*Information supplied*.
╭──

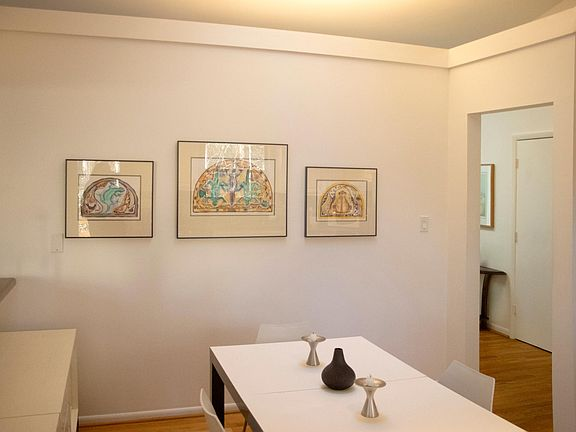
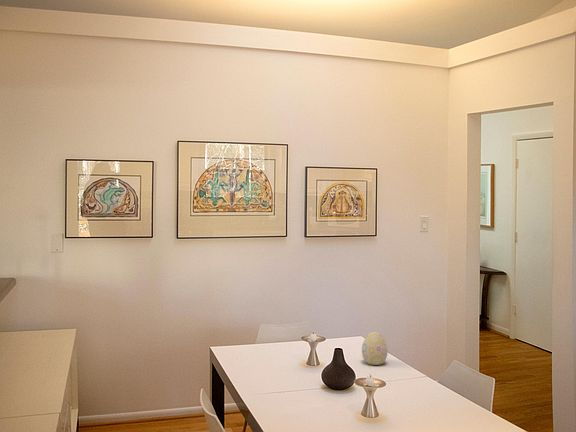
+ decorative egg [361,331,389,366]
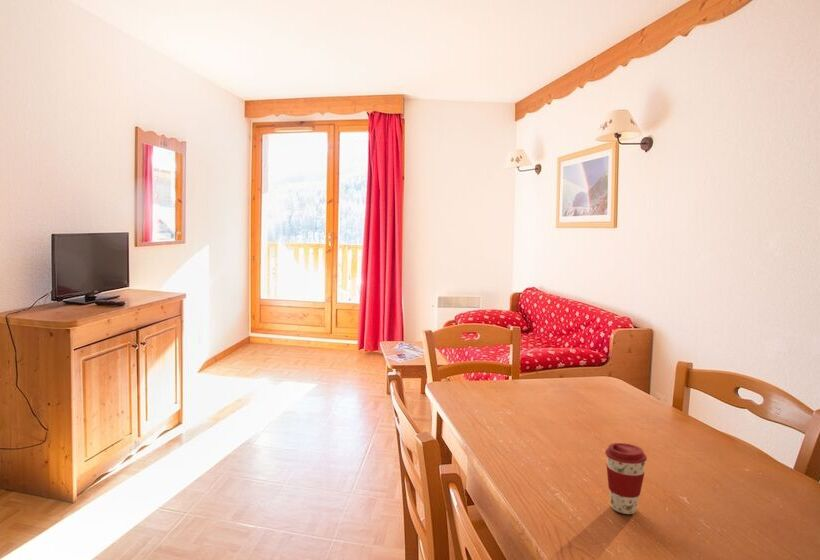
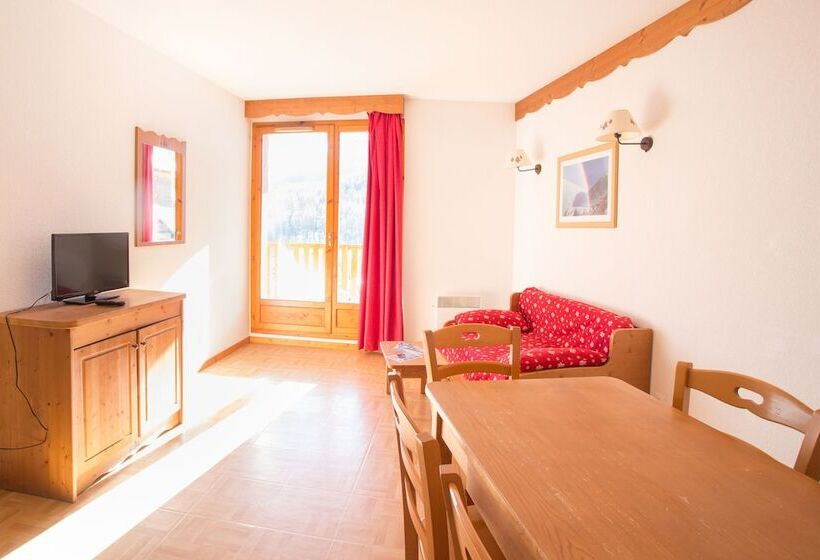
- coffee cup [604,442,648,515]
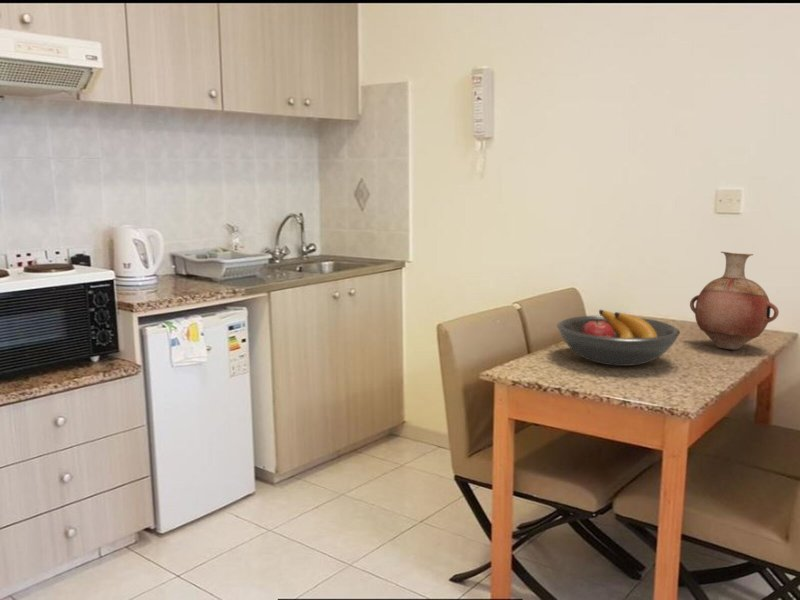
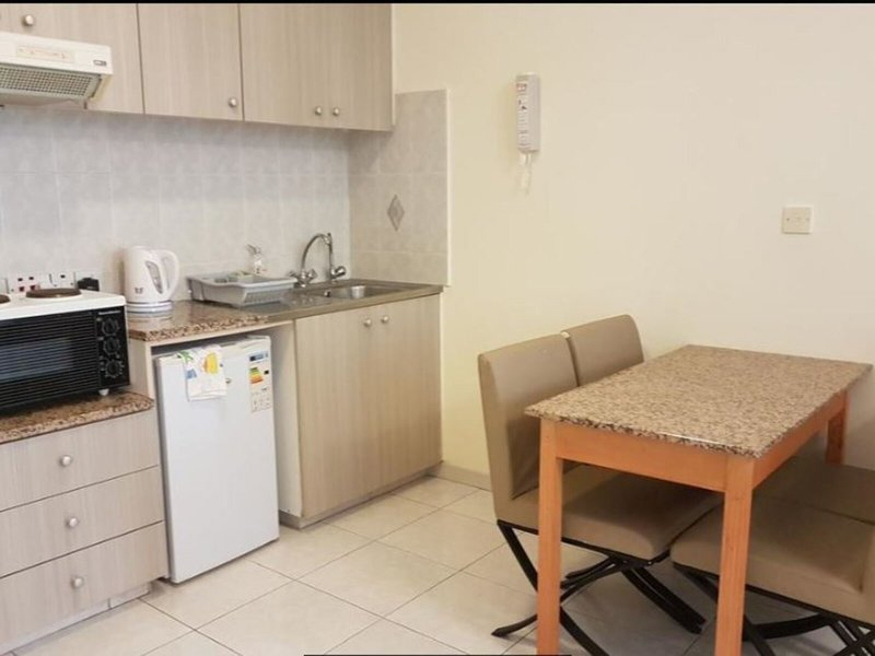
- vase [689,250,780,350]
- fruit bowl [556,309,681,367]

╰──

*Task description*.
Transcribe the listing exactly. Its images are to be omitted.

*Response*.
+ decorative egg [361,331,389,366]
- coffee cup [604,442,648,515]
- vase [689,250,780,350]
- fruit bowl [556,309,681,367]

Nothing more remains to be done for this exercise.